Centro Comunitario del Hospital Conmemorativo Bongsaeng, en Dong-gu (Busan). En lugar del personal sanitario con bata blanca, el día 2 este espacio se llenó de melodías entrañables y del alegre sonido de las teclas. Do Yong-bok, presidente de Saratoga Co., Ltd., ha transmitido una poderosa energía vital recorriendo zonas remotas (奧地) de 190 países del mundo. Esta vez, buscó ese ‘lugar remoto y aislado’ en el corazón de las personas mayores del barrio y les entregó un remedio especial.
«Un fragmento de canción, un remedio eficaz para ahuyentar el ánimo decaído»
Do Yong-bok, ‘apóstol de la cultura’ que, además de dirigir Saratoga Co., Ltd., fabricante de artículos de golf, también fue presidente del comité organizador del Festival Internacional de Coros de Busan, donó recientemente a este lugar un magnífico piano. Pero no se quedó ahí. Se sentó él mismo frente al teclado, miró a los mayores a los ojos y se convirtió por un día en el médico de cabecera de la ‘clase de canto’.
El presidente Do afirmó: «Una tonada de música tradicional que permanece mucho tiempo en nuestra memoria, o un fragmento de canción popular, reactiva los “músculos” del ánimo que se van debilitando», y añadió: «Cuando cantamos juntos a pleno pulmón, la tristeza que se acumula en el pecho se desvanece enseguida». Cuando a la melodía de piano que nacía de sus dedos se sumaron los aplausos de los mayores, el centro comunitario se transformó en un instante en un espacio terapéutico rebosante de energía.
La ‘energía vital’ del explorador de lugares remotos despierta la ‘fragilidad’ de la vejez
Esta donación y aportación de talento tiene importantes implicaciones desde la perspectiva de la atención sanitaria. Porque va más allá de un simple rato de entretenimiento: también es un modelo realista de ‘prescripción social (social prescribing)’, útil para prevenir el ‘aislamiento social’ y la ‘depresión en la vejez’, dos de los factores más devastadores para las personas mayores que viven solas.

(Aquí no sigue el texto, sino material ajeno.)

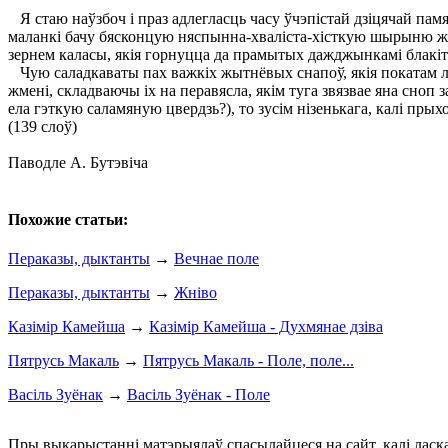
Я стаю наўзбоч і праз адлегласць часу ўчэпістай дзіцячай пам
маланкі бачу бясконцую няспынна-хваліста-хісткую шырыню жы
зернем каласы, якія горнуцца да прамытых дажджынкамі блакітн
Чую саладкаваты пах важкіх жытнёвых снапоў, якія покатам ля
жмені, складваючы іх на перавясла, якім туга звязвае яна сноп з
ела гэткую саламяную цвердзь?), то зусім нізенькага, калі прых
(139 слоў)
Паводле А. Бутэвіча
Похожие статьи:
Пераказы, дыктанты
→
Вечнае поле
Пераказы, дыктанты
→
Жніво
Казімір Камейша
→
Казімір Камейша - Духмянае дзіва
Пятрусь Макаль
→
Пятрусь Макаль - Поле, поле...
Васіль Зуёнак
→
Васіль Зуёнак - Поле
Пры выкарыстанні матэрыялаў спасылайцеся на сайт, калі ласк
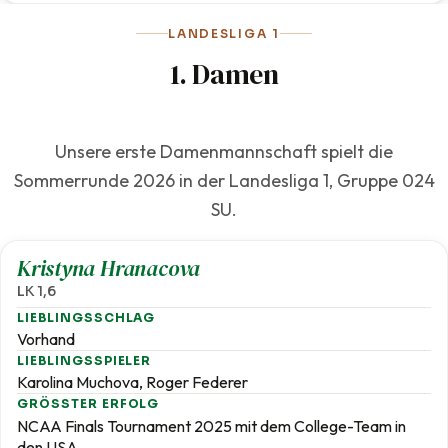
LANDESLIGA 1
1. Damen
Unsere erste Damenmannschaft spielt die
Sommerrunde 2026 in der Landesliga 1, Gruppe 024
SU.
1,6
Kristyna Hranacova
LK 1,6
LIEBLINGSSCHLAG
Vorhand
LIEBLINGSSPIELER
Karolina Muchova, Roger Federer
GRÖSSTER ERFOLG
NCAA Finals Tournament 2025 mit dem College-Team in
den USA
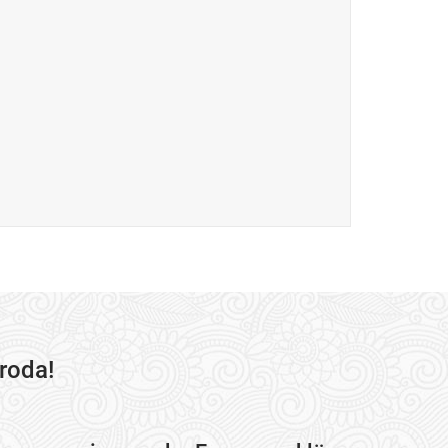
roda!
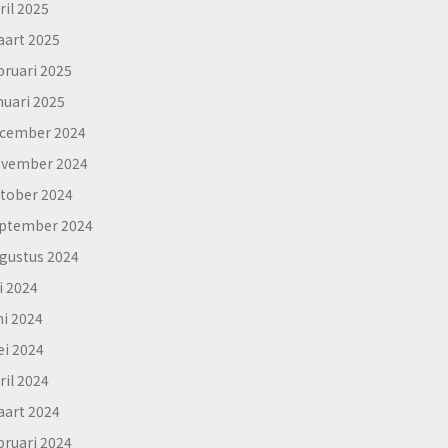
ril 2025
art 2025
bruari 2025
nuari 2025
cember 2024
vember 2024
tober 2024
ptember 2024
gustus 2024
li 2024
ni 2024
i 2024
ril 2024
art 2024
bruari 2024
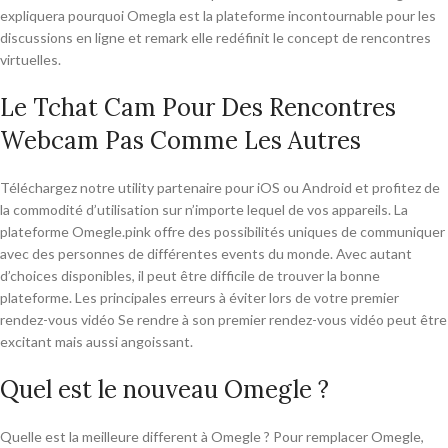
expliquera pourquoi Omegla est la plateforme incontournable pour les
discussions en ligne et remark elle redéfinit le concept de rencontres
virtuelles.
Le Tchat Cam Pour Des Rencontres
Webcam Pas Comme Les Autres
Téléchargez notre utility partenaire pour iOS ou Android et profitez de
la commodité d’utilisation sur n’importe lequel de vos appareils. La
plateforme Omegle.pink offre des possibilités uniques de communiquer
avec des personnes de différentes events du monde. Avec autant
d’choices disponibles, il peut être difficile de trouver la bonne
plateforme. Les principales erreurs à éviter lors de votre premier
rendez-vous vidéo Se rendre à son premier rendez-vous vidéo peut être
excitant mais aussi angoissant.
Quel est le nouveau Omegle ?
Quelle est la meilleure different à Omegle ? Pour remplacer Omegle,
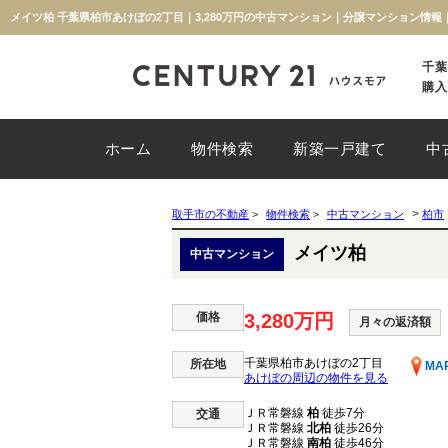
メイツ柏 千葉県柏市あけぼの2丁目｜3,280万円の中古マンション｜分譲マンション情
千葉
購入
ホーム
物件検索
新築一戸建て
中
>
取手市の不動産
>
物件検索
>
中古マンション
柏市
メイツ柏
中古マンション
価格
3,280万円
月々の返済額
千葉県柏市あけぼの2丁目
所在地
MA
あけぼの周辺の物件を見る
ＪＲ常磐線
柏
徒歩7分
交通
ＪＲ常磐線
北柏
徒歩26分
ＪＲ常磐線
南柏
徒歩46分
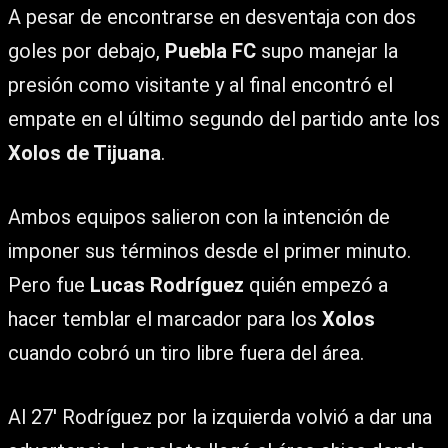
A pesar de encontrarse en desventaja con dos
goles por debajo,
Puebla FC
supo manejar la
presión como visitante y al final encontró el
empate en el último segundo del partido ante los
Xolos de Tijuana
.
Ambos equipos salieron con la intención de
imponer sus términos desde el primer minuto.
Pero fue
Lucas Rodríguez
quién empezó a
hacer temblar el marcador para los
Xolos
cuando cobró un tiro libre fuera del área.
Al 27′ Rodríguez por la izquierda volvió a dar una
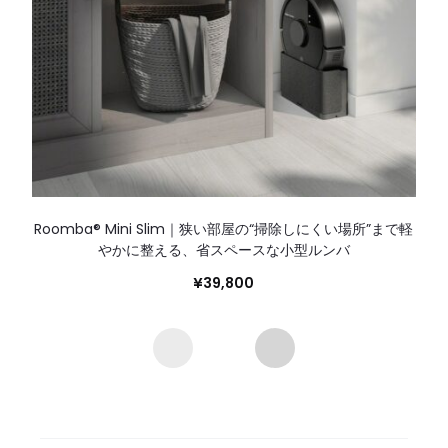
Roomba® Mini Slim｜狭い部屋の“掃除しにくい場所”まで軽
やかに整える、省スペースな小型ルンバ
¥
39,800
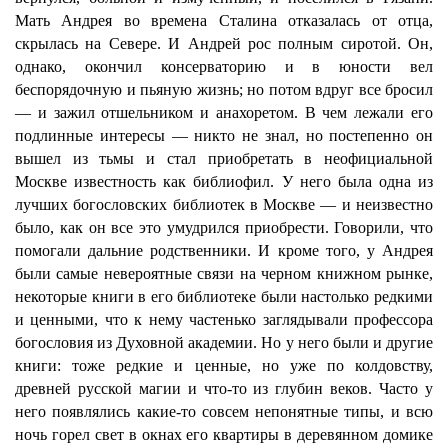
Мать Андрея во времена Сталина отказалась от отца,
скрылась на Севере. И Андрей рос полным сиротой. Он,
однако, окончил консерваторию и в юности вел
беспорядочную и пьяную жизнь; но потом вдруг все бросил
— и зажил отшельником и анахоретом. В чем лежали его
подлинные интересы — никто не знал, но постепенно он
вышел из тьмы и стал приобретать в неофициальной
Москве известность как библиофил. У него была одна из
лучших богословских библиотек в Москве — и неизвестно
было, как он все это умудрился приобрести. Говорили, что
помогали дальние родственники. И кроме того, у Андрея
были самые невероятные связи на черном книжном рынке,
некоторые книги в его библиотеке были настолько редкими
и ценными, что к нему частенько заглядывали профессора
богословия из Духовной академии. Но у него были и другие
книги: тоже редкие и ценные, но уже по колдовству,
древней русской магии и что-то из глубин веков. Часто у
него появлялись какие-то совсем непонятные типы, и всю
ночь горел свет в окнах его квартиры в деревянном домике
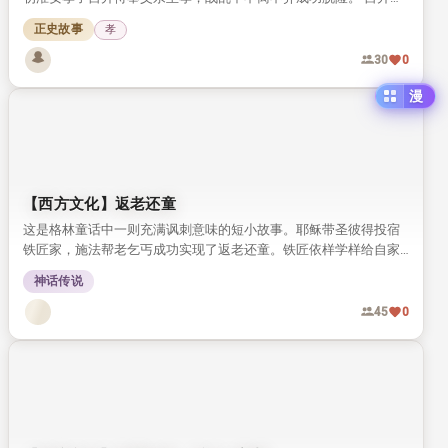
的杏园被土豪霸占，求助城隍神后神明显灵惩戒恶人，最终帮孝子
正史故事
孝
收回园地，传递了百善孝为先的传统价值观。
30
0
漫
【西方文化】返老还童
这是格林童话中一则充满讽刺意味的短小故事。耶稣带圣彼得投宿
铁匠家，施法帮老乞丐成功实现了返老还童。铁匠依样学样给自家
岳母改造，结果闹出了完全失控的乱子。
神话传说
45
0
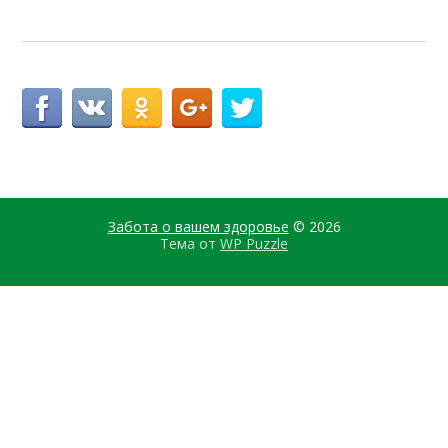
Забота о вашем здоровье
© 2026
Тема от
WP Puzzle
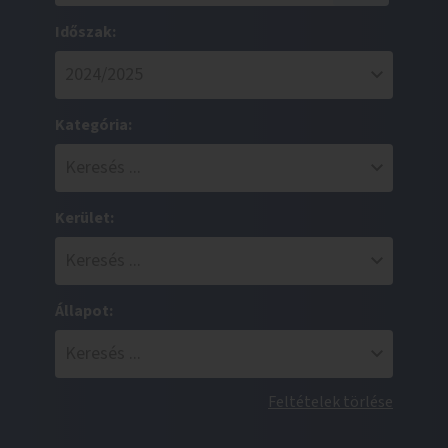
Időszak:
Kategória:
Kerület:
Állapot:
Feltételek törlése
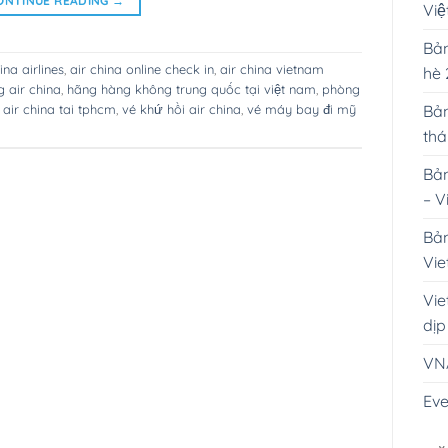
ONTINUE READING
→
Vi
Bản
ina airlines
,
air china online check in
,
air china vietnam
hè
 air china
,
hãng hàng không trung quốc tại việt nam
,
phòng
Bản
air china tai tphcm
,
vé khứ hồi air china
,
vé máy bay đi mỹ
th
Bản
– V
Bản
Vie
Vie
dịp
VN
Eve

En particular, la conferencia especial «Viaje cultural por el mundo con música», que combina música con relatos vívidos que el presidente Do recogió en entornos extremos de todo el planeta, fue para los mayores una historia atractiva difícil de escuchar en otros lugares; pero, más allá de transmitir información, también insufló ganas de vivir y una sensación de vitalidad. Este programa, gestionado conjuntamente por la Fundación Cultural Bongsaeng (presidente: Chung Eui-hwa • director médico del Hospital Conmemorativo Bongsaeng, expresidente de la Asamblea Nacional) y la asociación Changgong Uam, muestra incluso el potencial de convertirse en un novedoso programa comunitario de cuidados donde se encuentran la cultura y la atención sanitaria.

Una ‘receta cultural’ distinta a la del hospital… hacia un refugio de sanación emocional
En consecuencia, el Hospital Conmemorativo Bongsaeng (presidenta: Kim Nam-hee) planea, tomando como punto de partida esta donación del piano, utilizar el centro comunitario como una base aún más activa para emitir ‘recetas culturales’. Es la voluntad de evolucionar más allá de ser un lugar que cura enfermedades físicas, para convertirse en un foco de ‘atención a la salud mental’ que promueva la estabilidad psicológica de las personas mayores del barrio y les ayude a recuperar la energía para vivir.
Jung Yeon-hak, director administrativo del Hospital Conmemorativo Bongsaeng, también declaró el día 3: «La donación del piano por parte del presidente Do Yong-bok va más allá de entregar un simple objeto llamado instrumento; ha regalado a los mayores la energía de la esperanza de que “pueden volver a empezar”», y añadió: «La resonancia del piano que nace aquí podría convertirse en la receta más cálida y segura para apartar la soledad de las personas mayores».